• _Passage provided_
————————
“You have just seen the Premier League champions today!” So said Sir John Hall, purring with pleasure, speaking to a Sky Sports interviewer. It was 20th October 1996, and his Newcastle United team, under the charismatic guidance of Kevin Keegan, had just delivered the sort of spanking to Sir Alex Ferguson’s Manchester United the like of which the irascible Scot’s team were far more used to handing out rather than enduring. Geordie joy was fulsome, and they feasted on it. Sad to say though, for that passionate band of fans, it wasn’t the herald of a new dawn, it was the last flaring from the embers of a dying dream.
The previous season, Keegan’s Magpies had thrilled the domestic football scene and to many appeared bound for a league title that St James Park hadn’t seen hide nor hair of since 1927. But it was more than that. The team Keegan assembled played with a vim and vigour that spoke of a joy for the game. The had flags flying. They had bugles sounding. And they charged down that hill.
Naïve? Yes. Occasionally exposed weaknesses? Often, to be honest. There was however hardly a dull game when the Newcastle United team of that era was involved. This was the club that so many fans not involved in the title shakedown – unless they travelled along those ‘United Roads’ – wanted to see win the title. It sounds trite to say it, but it would have been for the best. Not terribly unlike fans wanting Leicester City to achieve the feat when Ranieri’s Fearless Foxes did the impossible in 2016. To some, all that may sound like some kind of rose-tinted memory, but to give perspective to the narrative, I’m no Newcastle fan. My club allegiances lie elsewhere. I am, however, a football fan.
————————
Could you condense the paragraph of the Newcastle United passage above that begins "The previous season, Keegan's Magpies" into two sentences, keeping its main facts?

• _Data provided_
————————
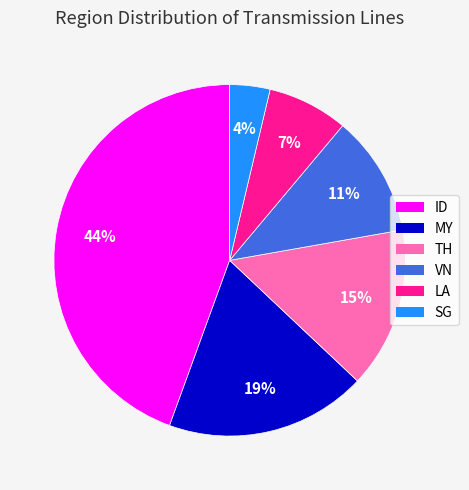

Does any single category account for the majority?

No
————————
• _Answer section_
The season before, Keegan's Newcastle thrilled domestic football and seemed bound for the club's first league title since 1927. Beyond that, the team played with a vim and vigor that showed a joy for the game, charging forward with flags flying and bugles sounding.